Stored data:
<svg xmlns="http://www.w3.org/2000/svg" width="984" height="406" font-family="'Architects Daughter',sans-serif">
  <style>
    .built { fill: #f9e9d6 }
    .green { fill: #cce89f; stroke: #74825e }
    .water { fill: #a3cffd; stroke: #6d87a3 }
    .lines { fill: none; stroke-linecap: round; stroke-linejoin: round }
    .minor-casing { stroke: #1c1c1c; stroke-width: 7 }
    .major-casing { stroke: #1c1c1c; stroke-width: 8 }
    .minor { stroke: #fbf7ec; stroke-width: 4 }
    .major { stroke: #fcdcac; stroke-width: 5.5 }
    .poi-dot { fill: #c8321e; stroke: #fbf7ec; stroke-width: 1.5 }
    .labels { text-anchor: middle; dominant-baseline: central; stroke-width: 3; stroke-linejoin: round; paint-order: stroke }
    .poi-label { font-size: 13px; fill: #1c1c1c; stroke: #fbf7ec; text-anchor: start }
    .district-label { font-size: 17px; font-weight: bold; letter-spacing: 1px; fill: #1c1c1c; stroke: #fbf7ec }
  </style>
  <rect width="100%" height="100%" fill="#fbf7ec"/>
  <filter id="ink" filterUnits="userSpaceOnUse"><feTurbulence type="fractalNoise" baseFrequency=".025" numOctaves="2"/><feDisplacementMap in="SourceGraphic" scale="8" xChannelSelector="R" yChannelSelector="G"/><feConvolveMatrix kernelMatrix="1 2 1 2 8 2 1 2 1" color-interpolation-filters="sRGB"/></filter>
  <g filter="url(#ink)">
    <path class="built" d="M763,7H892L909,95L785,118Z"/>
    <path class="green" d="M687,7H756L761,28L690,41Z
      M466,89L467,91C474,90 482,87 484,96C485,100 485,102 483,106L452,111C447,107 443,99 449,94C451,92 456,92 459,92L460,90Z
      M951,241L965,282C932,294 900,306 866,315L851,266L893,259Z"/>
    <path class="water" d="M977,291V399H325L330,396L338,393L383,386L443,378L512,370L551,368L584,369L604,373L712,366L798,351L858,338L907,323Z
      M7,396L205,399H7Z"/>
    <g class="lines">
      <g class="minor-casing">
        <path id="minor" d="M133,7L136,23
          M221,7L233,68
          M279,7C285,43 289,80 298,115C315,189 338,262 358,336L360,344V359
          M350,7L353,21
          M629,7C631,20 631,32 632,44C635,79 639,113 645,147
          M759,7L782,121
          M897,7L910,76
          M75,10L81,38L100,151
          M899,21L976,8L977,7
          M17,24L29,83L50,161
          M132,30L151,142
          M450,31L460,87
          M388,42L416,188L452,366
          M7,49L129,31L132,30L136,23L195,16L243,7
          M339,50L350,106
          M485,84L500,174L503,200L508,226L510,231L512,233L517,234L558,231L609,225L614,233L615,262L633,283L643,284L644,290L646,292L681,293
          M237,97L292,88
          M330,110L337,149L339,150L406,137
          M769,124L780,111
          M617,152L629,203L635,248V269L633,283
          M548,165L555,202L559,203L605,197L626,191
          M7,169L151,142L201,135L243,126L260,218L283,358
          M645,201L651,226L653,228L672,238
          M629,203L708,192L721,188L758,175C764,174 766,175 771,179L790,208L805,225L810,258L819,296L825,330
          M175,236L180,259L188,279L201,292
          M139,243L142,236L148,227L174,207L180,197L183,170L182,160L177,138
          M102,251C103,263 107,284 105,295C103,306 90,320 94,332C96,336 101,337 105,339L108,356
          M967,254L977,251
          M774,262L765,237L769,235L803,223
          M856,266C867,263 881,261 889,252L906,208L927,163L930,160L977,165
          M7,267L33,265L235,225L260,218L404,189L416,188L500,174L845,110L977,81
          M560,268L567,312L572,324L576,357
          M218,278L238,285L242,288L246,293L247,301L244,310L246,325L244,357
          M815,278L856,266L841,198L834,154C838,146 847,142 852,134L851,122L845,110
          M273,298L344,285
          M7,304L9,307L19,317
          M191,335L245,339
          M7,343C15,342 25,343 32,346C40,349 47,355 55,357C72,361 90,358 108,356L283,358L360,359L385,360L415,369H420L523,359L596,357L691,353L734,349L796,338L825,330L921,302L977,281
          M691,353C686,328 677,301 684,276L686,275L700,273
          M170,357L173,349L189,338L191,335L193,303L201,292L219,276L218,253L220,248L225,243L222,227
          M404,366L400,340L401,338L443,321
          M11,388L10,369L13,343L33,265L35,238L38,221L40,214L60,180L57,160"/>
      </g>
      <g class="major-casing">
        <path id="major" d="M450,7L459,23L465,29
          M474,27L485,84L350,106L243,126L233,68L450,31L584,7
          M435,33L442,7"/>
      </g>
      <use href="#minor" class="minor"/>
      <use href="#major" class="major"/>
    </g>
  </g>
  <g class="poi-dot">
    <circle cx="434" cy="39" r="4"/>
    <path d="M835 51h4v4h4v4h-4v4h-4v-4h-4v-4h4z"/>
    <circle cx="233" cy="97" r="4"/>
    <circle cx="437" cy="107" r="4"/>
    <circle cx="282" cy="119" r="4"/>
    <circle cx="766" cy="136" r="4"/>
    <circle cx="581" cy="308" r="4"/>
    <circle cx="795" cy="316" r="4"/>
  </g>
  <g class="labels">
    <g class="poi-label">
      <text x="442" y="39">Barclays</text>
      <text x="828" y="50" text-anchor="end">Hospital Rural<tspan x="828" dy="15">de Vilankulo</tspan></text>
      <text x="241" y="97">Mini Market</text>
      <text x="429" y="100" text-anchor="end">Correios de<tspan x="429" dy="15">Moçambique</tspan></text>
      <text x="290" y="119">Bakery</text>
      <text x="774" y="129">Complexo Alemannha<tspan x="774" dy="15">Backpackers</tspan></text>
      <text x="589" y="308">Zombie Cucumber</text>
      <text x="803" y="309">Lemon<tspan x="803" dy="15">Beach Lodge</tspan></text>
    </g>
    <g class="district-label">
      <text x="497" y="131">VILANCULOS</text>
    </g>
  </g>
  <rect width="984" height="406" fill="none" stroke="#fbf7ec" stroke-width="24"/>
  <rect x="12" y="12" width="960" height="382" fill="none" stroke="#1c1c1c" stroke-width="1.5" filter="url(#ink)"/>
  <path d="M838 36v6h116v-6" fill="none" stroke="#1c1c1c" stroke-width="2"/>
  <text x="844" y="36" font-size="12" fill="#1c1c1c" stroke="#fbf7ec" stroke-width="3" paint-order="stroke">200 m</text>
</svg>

◆ **Problem description**
From the records above, return each line that includes "linejoin".

◆ **Problem solution**
    .lines { fill: none; stroke-linecap: round; stroke-linejoin: round }
    .labels { text-anchor: middle; dominant-baseline: central; stroke-width: 3; stroke-linejoin: round; paint-order: stroke }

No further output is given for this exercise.